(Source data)
____

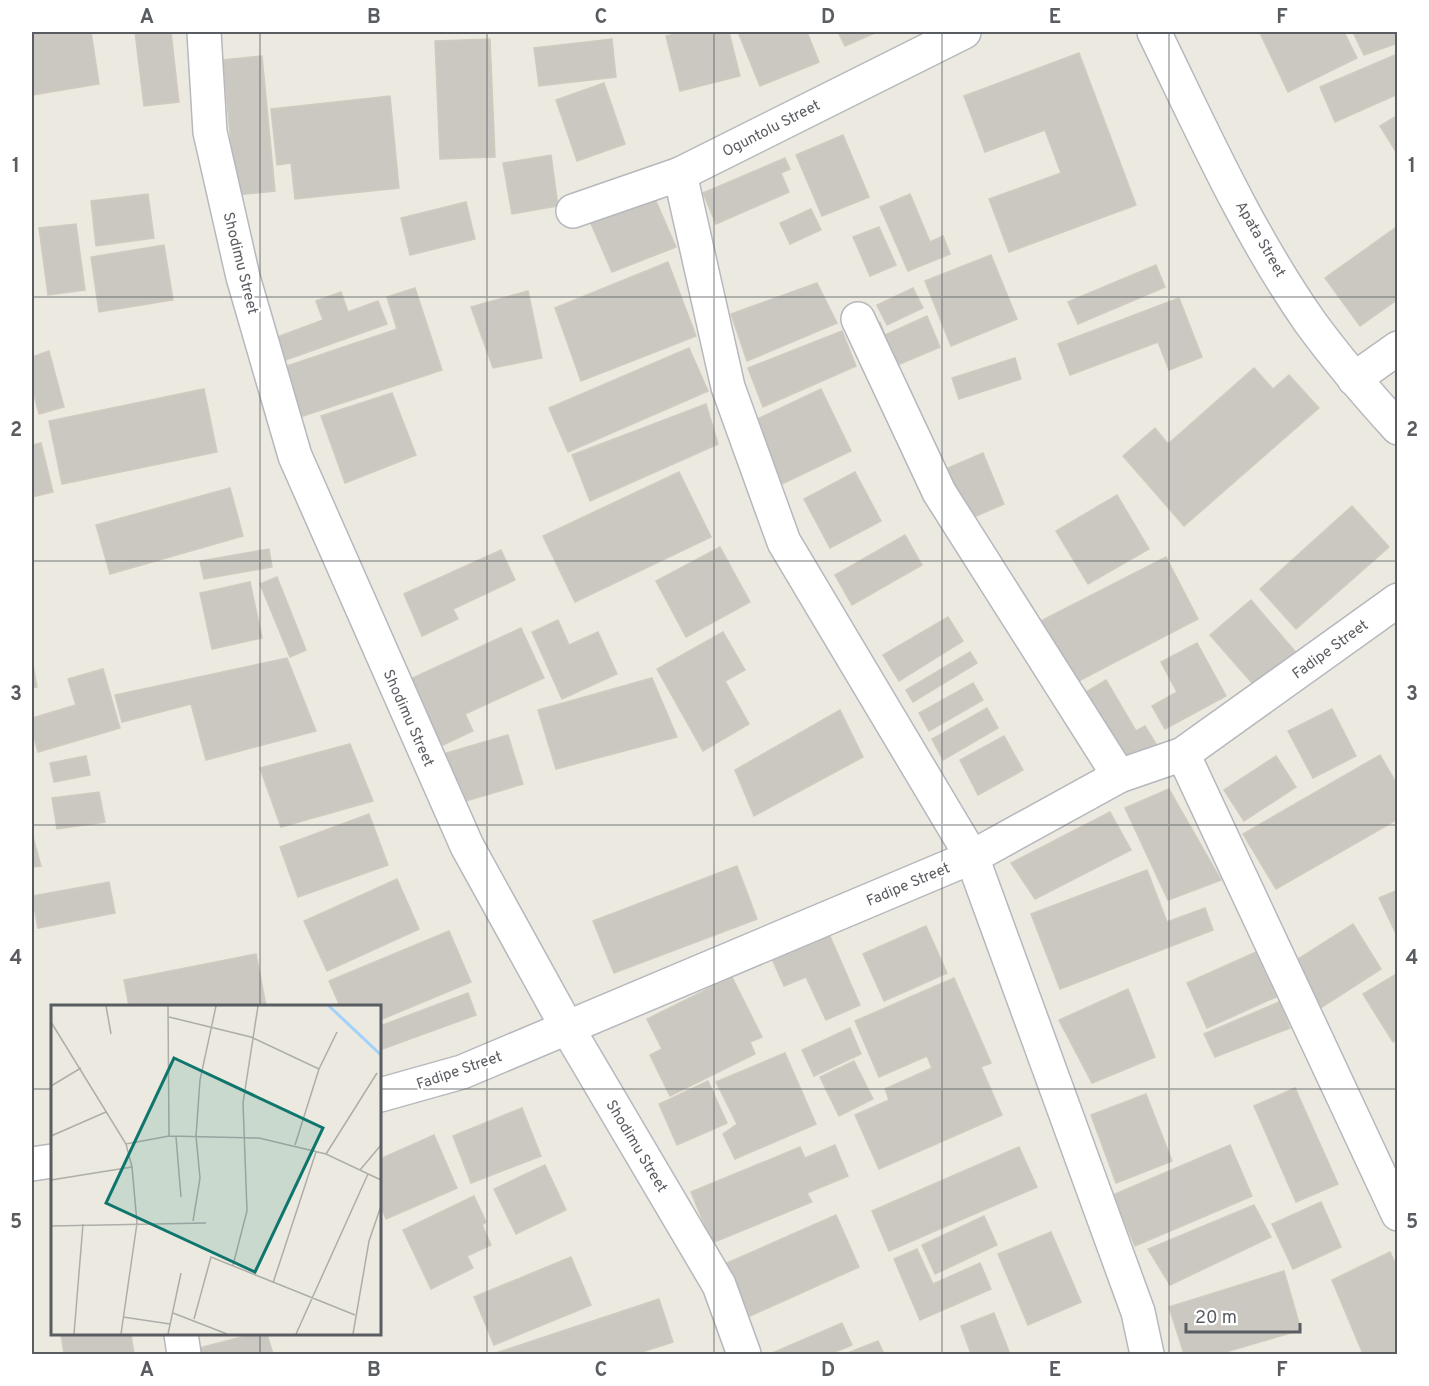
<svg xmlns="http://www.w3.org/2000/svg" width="1429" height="1386" viewBox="0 0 1429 1386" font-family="Overpass,sans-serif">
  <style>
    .building { fill: #cbc8c2; stroke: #d0cbbf; stroke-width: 1.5 }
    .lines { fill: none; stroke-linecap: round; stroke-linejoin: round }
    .minor-casing { stroke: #b6b8bd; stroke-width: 36 }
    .minor { stroke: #fff; stroke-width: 33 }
    .grid { fill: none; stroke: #595c61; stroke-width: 1.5; stroke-opacity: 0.55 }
    .labels { text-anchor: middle; stroke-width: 4.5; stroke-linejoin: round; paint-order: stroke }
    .street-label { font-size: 15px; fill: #595c61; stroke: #fff }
    .inset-river { fill: none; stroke: #a0d2fc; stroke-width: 3 }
    .inset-road { fill: none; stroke: #adada9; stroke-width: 1.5 }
    .view { fill: #0f766e; fill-opacity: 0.15; stroke: #0f766e; stroke-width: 3 }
    .inset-edge { fill: none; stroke: #595c61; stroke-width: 3 }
    .neatline { fill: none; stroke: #595c61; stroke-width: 2 }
    .grid-label { font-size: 20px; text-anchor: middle; font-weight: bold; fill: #595c61 }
  </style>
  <rect width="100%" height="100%" fill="#eceae0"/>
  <g class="building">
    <polygon points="32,32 91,32 99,84 32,95"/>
    <polygon points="135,32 171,32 179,102 144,106"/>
    <polygon points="684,32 729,32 740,76 680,91 666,36"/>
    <polygon points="738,32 807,32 819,62 760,86"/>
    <polygon points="838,32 877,32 845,46"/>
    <polygon points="1266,32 1344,32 1357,58 1288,92 1260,33"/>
    <polygon points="1353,32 1398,32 1398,43 1364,55"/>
    <polygon points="490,39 495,157 440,159 435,41"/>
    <polygon points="612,39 616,77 539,86 534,48"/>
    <polygon points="1079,53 1136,205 1009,252 989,199 1061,173 1045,130 985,152 964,96"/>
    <polygon points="1395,55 1398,60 1398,94 1335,122 1320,87"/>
    <polygon points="262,56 275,191 236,195 223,60"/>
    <polygon points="604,83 625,144 577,161 556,100"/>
    <polygon points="390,96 399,188 295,199 291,163 277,165 271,109"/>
    <polygon points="1398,115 1398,155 1380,126"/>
    <polygon points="843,135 869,197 822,216 796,155"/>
    <polygon points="551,155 558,206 512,214 503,163"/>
    <polygon points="785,158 790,169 781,173 789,192 716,224 703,193"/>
    <polygon points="652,192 676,247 612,272 589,219"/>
    <polygon points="148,194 154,238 96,246 91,201"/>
    <polygon points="910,194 930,242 943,236 950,254 908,271 880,207"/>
    <polygon points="466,202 475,239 410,255 401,218"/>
    <polygon points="811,209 821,230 790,244 780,223"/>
    <polygon points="76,224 85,290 48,295 39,228"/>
    <polygon points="1398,226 1398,299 1360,326 1325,278"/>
    <polygon points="879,227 896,265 870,276 853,237"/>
    <polygon points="164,245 173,300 99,312 91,257"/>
    <polygon points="991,255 1017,319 951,346 925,281"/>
    <polygon points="668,262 696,336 581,381 555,308"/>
    <polygon points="1156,265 1165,287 1078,324 1068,302"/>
    <polygon points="817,283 837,323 747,361 731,314"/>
    <polygon points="415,288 442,370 300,417 284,367 397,329 387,297"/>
    <polygon points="913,288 923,308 887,325 877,305"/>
    <polygon points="528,291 542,358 493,368 471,307"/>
    <polygon points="341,292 348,312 378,301 387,324 280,362 272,339 323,320 316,301"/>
    <polygon points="1179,298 1202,357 1169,370 1158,342 1070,375 1058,344"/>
    <polygon points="927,316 940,347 888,369 870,327 880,322 885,335"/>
    <polygon points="842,331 856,366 763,407 748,368"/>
    <polygon points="689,348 708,391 568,452 549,408"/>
    <polygon points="49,351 64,407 39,414 32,387 32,357"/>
    <polygon points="1015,358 1021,379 959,399 952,378"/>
    <polygon points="1254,368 1273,389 1289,375 1319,408 1184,526 1123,456 1155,428 1168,444"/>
    <polygon points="204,389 217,452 62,484 49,421"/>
    <polygon points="821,389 851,451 782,484 753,421"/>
    <polygon points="392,393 416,455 345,483 321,416"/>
    <polygon points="706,404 718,444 590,501 572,455"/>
    <polygon points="41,443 53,492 32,497 32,445"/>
    <polygon points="983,453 1004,504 960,523 939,472"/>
    <polygon points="679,472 711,537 575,602 543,536"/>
    <polygon points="855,472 881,521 830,548 804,499"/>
    <polygon points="230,488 243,536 110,574 96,525"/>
    <polygon points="1117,495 1149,549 1088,584 1056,531"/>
    <polygon points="1352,506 1389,547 1296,629 1260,589"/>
    <polygon points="905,535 922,565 852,605 835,575"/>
    <polygon points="720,547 750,602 686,637 656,581"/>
    <polygon points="269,549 272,567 204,579 200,561"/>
    <polygon points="501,550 515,580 453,609 458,619 422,636 404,594"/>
    <polygon points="1166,557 1198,619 1073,684 1029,627"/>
    <polygon points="277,577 306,650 290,657 260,584"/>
    <polygon points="250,582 262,638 212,649 200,593"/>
    <polygon points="1251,600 1299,656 1259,691 1210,635"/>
    <polygon points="948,617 963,641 899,681 883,655"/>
    <polygon points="558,620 569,645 598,632 617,674 562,699 532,632"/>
    <polygon points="521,628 544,678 465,714 473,731 439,747 408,680"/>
    <polygon points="723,632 745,670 725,681 749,724 703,751 657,669"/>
    <polygon points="1197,643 1226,696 1165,729 1152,706 1177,692 1161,662"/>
    <polygon points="970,652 977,663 913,702 906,690"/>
    <polygon points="287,658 316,731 206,760 191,704 122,722 115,695"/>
    <polygon points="32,660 37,687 32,688"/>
    <polygon points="103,669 120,728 38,752 32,730 32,718 76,705 68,679"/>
    <polygon points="652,678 677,737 556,769 538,710"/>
    <polygon points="1106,680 1136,731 1145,726 1158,747 1117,771 1074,699"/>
    <polygon points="973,683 983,700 929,731 919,713"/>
    <polygon points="987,708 998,728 943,760 932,739"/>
    <polygon points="1332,709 1356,756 1313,778 1288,731"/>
    <polygon points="840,710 863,757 754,816 735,770"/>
    <polygon points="508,735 523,784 459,803 443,754"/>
    <polygon points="1004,736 1023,770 978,795 960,760"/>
    <polygon points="350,744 373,801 281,827 260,768"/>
    <polygon points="1380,755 1398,786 1398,819 1276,889 1243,834"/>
    <polygon points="86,756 90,775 54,782 50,763"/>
    <polygon points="1276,756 1296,787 1244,821 1224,790"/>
    <polygon points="1169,789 1221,880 1168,900 1125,808"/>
    <polygon points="99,792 105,822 57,829 52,798"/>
    <polygon points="1110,812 1131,850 1035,899 1011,863"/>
    <polygon points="369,814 388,865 298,897 280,847"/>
    <polygon points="32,833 41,866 32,867"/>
    <polygon points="737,866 757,919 614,973 593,921"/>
    <polygon points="1147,870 1167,922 1205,908 1213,930 1060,989 1031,914"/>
    <polygon points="397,879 419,929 327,971 304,921"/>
    <polygon points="109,882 115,913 38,928 32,896"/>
    <polygon points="1398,890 1398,938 1379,898"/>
    <polygon points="1353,924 1381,969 1316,1011 1287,966"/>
    <polygon points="926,926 947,973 884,1001 863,954"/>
    <polygon points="449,931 471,982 380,1020 380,1006 340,1006 329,981"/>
    <polygon points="829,934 860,1005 826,1020 806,977 784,986 772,959"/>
    <polygon points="1256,952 1276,997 1207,1028 1187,983"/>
    <polygon points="256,954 266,1006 129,1006 124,980"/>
    <polygon points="1398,973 1398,1039 1393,1042 1363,994"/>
    <polygon points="732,977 762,1037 750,1042 755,1054 670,1096 650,1055 662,1049 647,1019"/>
    <polygon points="954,978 991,1063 981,1067 1002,1115 879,1169 855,1115 889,1100 885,1089 932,1068 927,1056 879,1077 855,1021"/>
    <polygon points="1128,989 1155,1057 1092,1083 1059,1020"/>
    <polygon points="468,993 476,1015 380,1050 380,1026"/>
    <polygon points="1279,1002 1290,1028 1215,1057 1204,1034"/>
    <polygon points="850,1028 861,1054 814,1076 802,1050"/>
    <polygon points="785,1053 816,1124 735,1159 723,1134 737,1124 716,1082"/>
    <polygon points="854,1061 873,1099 839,1116 820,1077"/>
    <polygon points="708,1081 727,1123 677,1145 659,1104"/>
    <polygon points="1295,1088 1338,1184 1296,1202 1254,1106"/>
    <polygon points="1146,1094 1172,1161 1116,1183 1091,1115"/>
    <polygon points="522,1108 541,1156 471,1183 453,1136"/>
    <polygon points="434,1135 457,1188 386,1219 380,1204 380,1159"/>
    <polygon points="835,1145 848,1176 807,1193 812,1202 712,1243 691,1192 800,1147 805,1158"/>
    <polygon points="1230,1145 1252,1196 1135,1246 1113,1195"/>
    <polygon points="1019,1147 1037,1187 889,1251 872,1211"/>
    <polygon points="545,1165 566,1210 516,1234 494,1189"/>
    <polygon points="474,1196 486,1222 482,1225 491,1245 467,1256 473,1268 431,1289 403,1230"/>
    <polygon points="1321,1202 1341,1247 1293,1269 1272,1224"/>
    <polygon points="1254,1205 1271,1237 1170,1285 1148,1249"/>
    <polygon points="836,1215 859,1267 750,1316 727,1263"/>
    <polygon points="984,1216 997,1245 935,1274 922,1245"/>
    <polygon points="1051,1232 1081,1302 1028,1325 998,1254"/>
    <polygon points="917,1249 933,1284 980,1263 991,1289 920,1320 894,1259"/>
    <polygon points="1390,1252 1398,1269 1398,1354 1363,1354 1332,1280"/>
    <polygon points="571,1257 591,1305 494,1345 474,1297"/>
    <polygon points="1284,1271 1301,1330 1219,1354 1184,1354 1169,1307"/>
    <polygon points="659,1299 673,1342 636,1354 493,1354"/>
    <polygon points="994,1313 1010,1354 971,1354 961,1326"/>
    <polygon points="842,1323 852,1345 830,1354 770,1354"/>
    <polygon points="61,1334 131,1334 134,1354 64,1354"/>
    <polygon points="253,1334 267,1334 273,1354 200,1354 199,1348"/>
    <polygon points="878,1341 884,1354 845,1354"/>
  </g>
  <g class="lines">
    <g class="minor-casing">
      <g id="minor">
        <polyline points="204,32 210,132 243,277 295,456 467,846 568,1029 719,1285 744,1354"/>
        <path d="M1154 32C1202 130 1247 232 1310 322 1337 359 1367 394 1398 428"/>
        <polyline points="680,174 728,387 784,542 972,857 1138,1312 1147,1354"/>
        <polyline points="573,211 680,174 964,32"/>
        <polyline points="858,319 939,492 1119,776"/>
        <polyline points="1354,379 1398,348"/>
        <polyline points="1183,754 1398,1214"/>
        <polyline points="380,1095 462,1072 972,857 1119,776 1183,754 1398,600"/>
        <polyline points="32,1164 52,1161"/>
        <polyline points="181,1334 184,1354"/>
      </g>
    </g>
    <use href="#minor" class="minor"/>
  </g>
  <path class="grid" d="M260 32V1006M487 32V1354M714 32V1354M942 32V1354M1169 32V1354M32 297H1398M32 561H1398M32 825H1398M32 1089H52M380 1089H1398M260 1334V1354"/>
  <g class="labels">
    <g class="street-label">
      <text transform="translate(771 128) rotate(-27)" y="5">Oguntolu Street</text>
      <text transform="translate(1261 239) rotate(60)" y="5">Apata Street</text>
      <text transform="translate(241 263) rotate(76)" y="5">Shodimu Street</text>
      <text transform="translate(1330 649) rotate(-36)" y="5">Fadipe Street</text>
      <text transform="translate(409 718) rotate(66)" y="5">Shodimu Street</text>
      <text transform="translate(908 884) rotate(-23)" y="5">Fadipe Street</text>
      <text transform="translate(459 1070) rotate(-19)" y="5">Fadipe Street</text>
      <text transform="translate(637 1146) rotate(59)" y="5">Shodimu Street</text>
    </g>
  </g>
  <g transform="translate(51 1005)">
    <rect width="330" height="330" fill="#eceae0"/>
    <path class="inset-river" d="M278 1 330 50"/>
    <path class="inset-road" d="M55 1 60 29M117 1 118 131M118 12 200 32 268 64M0 17 75 139 81 162 86 218 70 329M0 81 30 63M0 131 55 107M125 132 130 192M75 139 118 131 208 133 275 149 330 175M244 140 268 64 286 27M275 149 326 68M309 165 330 140M0 175 81 162M142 216 149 173 145 131 149 75 165 1M0 221 155 218M182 260 196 206 192 98 207 1M222 278 265 147M122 308 176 329M72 312 119 319M143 314 160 252 304 310M23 329 32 219M117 329 130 268M245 329 317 169M302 329 318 236 330 201"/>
    <path class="view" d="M123 53 272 123 204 267 55 198Z"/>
    <rect width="330" height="330" class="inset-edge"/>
  </g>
  <rect width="1429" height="1386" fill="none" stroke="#ffffff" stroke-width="66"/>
  <path d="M1186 1323v9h114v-9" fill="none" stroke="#595c61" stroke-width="3"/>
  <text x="1195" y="1323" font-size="18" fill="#595c61" stroke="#ffffff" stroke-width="4.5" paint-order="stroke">20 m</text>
  <rect x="33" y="33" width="1363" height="1320" class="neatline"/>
  <g class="grid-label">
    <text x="147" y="23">A</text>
    <text x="374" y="23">B</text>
    <text x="601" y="23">C</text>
    <text x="828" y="23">D</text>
    <text x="1055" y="23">E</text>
    <text x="1282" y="23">F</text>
    <text x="16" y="172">1</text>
    <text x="1412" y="172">1</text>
    <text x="16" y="436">2</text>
    <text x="1412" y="436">2</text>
    <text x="16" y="700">3</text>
    <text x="1412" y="700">3</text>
    <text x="16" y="964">4</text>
    <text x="1412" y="964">4</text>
    <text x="16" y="1228">5</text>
    <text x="1412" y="1228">5</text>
    <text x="147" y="1376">A</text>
    <text x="374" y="1376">B</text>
    <text x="601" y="1376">C</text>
    <text x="828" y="1376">D</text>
    <text x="1055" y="1376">E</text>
    <text x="1282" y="1376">F</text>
  </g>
</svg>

____

- [PROBLEM DETAILS] In the records above, find every line containing the word "lines" and show it.

- [ANSWER AREA]
    .lines { fill: none; stroke-linecap: round; stroke-linejoin: round }
  <g class="lines">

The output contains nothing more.